A brief history of rabbits in fashion From Vivienne Westwood to Marni
Even in a society like ours, where symbolism, beliefs and rituals have been supplanted by the rational laws of marketing and finance, there are some symbols that survive the centuries. One of these is the rabbit, an animal that today we associate primarily with Easter, but which through various cultural incarnations (think Bugs Bunny and the White Rabbit, the most famous) have retained their role as mythological tricksters, liminal creatures symbolic of perpetual natural change and fertility, metaphors of prudence and fear but also of witchcraft, lust and purity together (such as the Playboy Bunnies). The rabbit, in short, is an animal many meanings for our civilization are layered, which often, through its carnivalesque representation, have leaked into the world of fashion as well.
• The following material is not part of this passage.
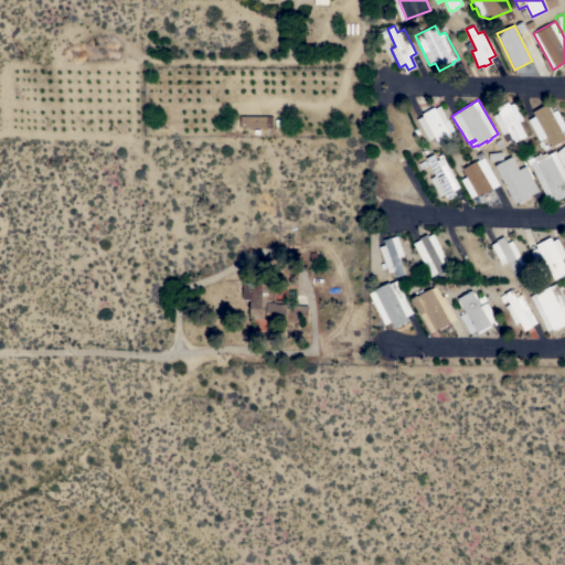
[(499,113),(497,108),(509,102),(510,105),(514,103),(523,119),(519,121),(525,136),(514,142),(512,138),(505,141),(493,115),(499,113)]
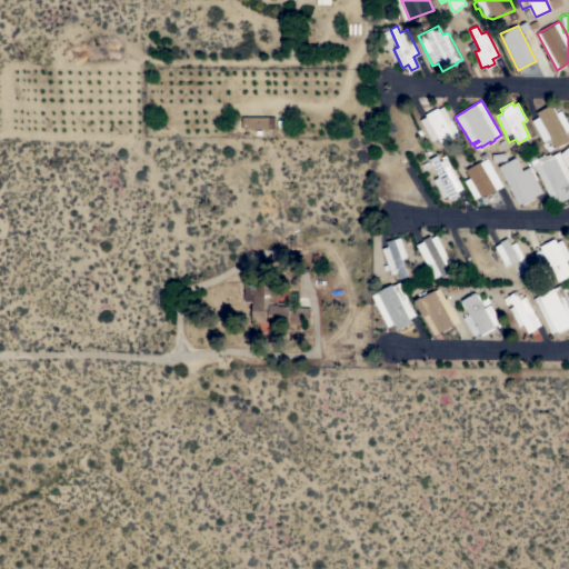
[(539,117),(537,112),(551,105),(552,107),(553,107),(557,111),(555,112),(556,113),(561,110),(568,125),(568,135),(568,136),(568,138),(568,140),(563,143),(565,145),(559,147),(558,146),(556,148),(550,138),(543,141),(531,120),(539,117)]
One of the most unthinkable fashion recurrences, for example, is that of the designer bowing at the end of the fashion show disguised as a rabbit: Tiziano Mazzilli and Louise Michelsen began when they closed their brand Voyage's show in Milan in 2003, followed by Alexander McQueen who appeared to greet dressed as a rabbit at the end of his SS09 show, then it was Francesco Risso's turn to disguise himself in the same way for the finale of Marni's FW20 show while the last to do so was Virgil Abloh who wore a hat with rabbit ears at the Met Gala 2021. But these are isolated cases. Many more are those in which rabbits have appeared on the runway - cases that, by the way, have been multiplying over the years as if, as time has passed, the public has begun to find new and relevant correspondences between today's world and the iconographic archetype of the rabbit.
After a series of other appearances that included Olympia Le-Tan and Coach, the rabbit landed first in AF Vandevorst's FW15, again in the form of a hat signed by Stephen Jones, and then, most strikingly, in Prada's FW16 collection in which sweaters and women's dresses were plastered with the image of a rabbit that, in this case, seemed to evoke a kind of post-modern infantilism, courting the world of athletic, activewear crashing formalwear. The following year it was Rick Owens who sent several models with rabbit-eared-like headdresses down the runway for his FW17 collection, Glitter, created with the idea of ceremony and ritual in mind and definitely denoted by a pagan or esoteric vibe. The American designer, in any case, has been frequenting the symbol for years: one of his permanent long sellers is a rabbit-shaped bag introduced first in FW08 as the Mink Fur Bag and then reiterated from FW10 onward in the HUNRICKOWENS line. The following season it was Alessandro Michele, for Gucci's SS18 show, one of his most celebrated collections, who brought rabbits back to the runway in two versions: the first being Bug Bunny, and thus a reference to pop culture that the designer cheerfully remixed together with vintage and ultramodern designs; the second the embroidery of a rabbit that, together with similar representations of animals such as snakes, winged tigers and lambs, evoked that mystical Romanesque cathedral zoology that Michele favored. The following July, during Couture Week in Paris, Bertrand Guyon, then Schiapparelli's designer, brought gold rabbit masks and long-eared satin dresses to the brand's show - an homage to the extravagant looks the founder wore for her Parisian soirées.
And here we come to the most recent seasons: Egonlab, S.S. Daley and Ambush used the iconography of the rabbit for their SS23 collections, the former in the form of a pop element and with a reference to Alice in Wonderland's White Rabbit; the latter, on the other hand, used the rabbit in its meaning as a symbol of love, fishing the reference from the epistolary of Vita Sackville West and Violet Trefusis, two lesbian writers in Edwardian England who, in their own letters, used the word "rabbit" to talk about their love. Ambush rabbits, on the other hand, were a reference to rave culture and the modern avatar craze and nostalgic video games of the 1990s. Finally, last January, it was Masayuki Ino of Doublet who had his own show opened by a model dressed as a pink rabbit-a mixture of the human and animal worlds meant to represent the concept of diversity, since all animals (there was also an orca, wolf, and panda costume) live in harmony in nature.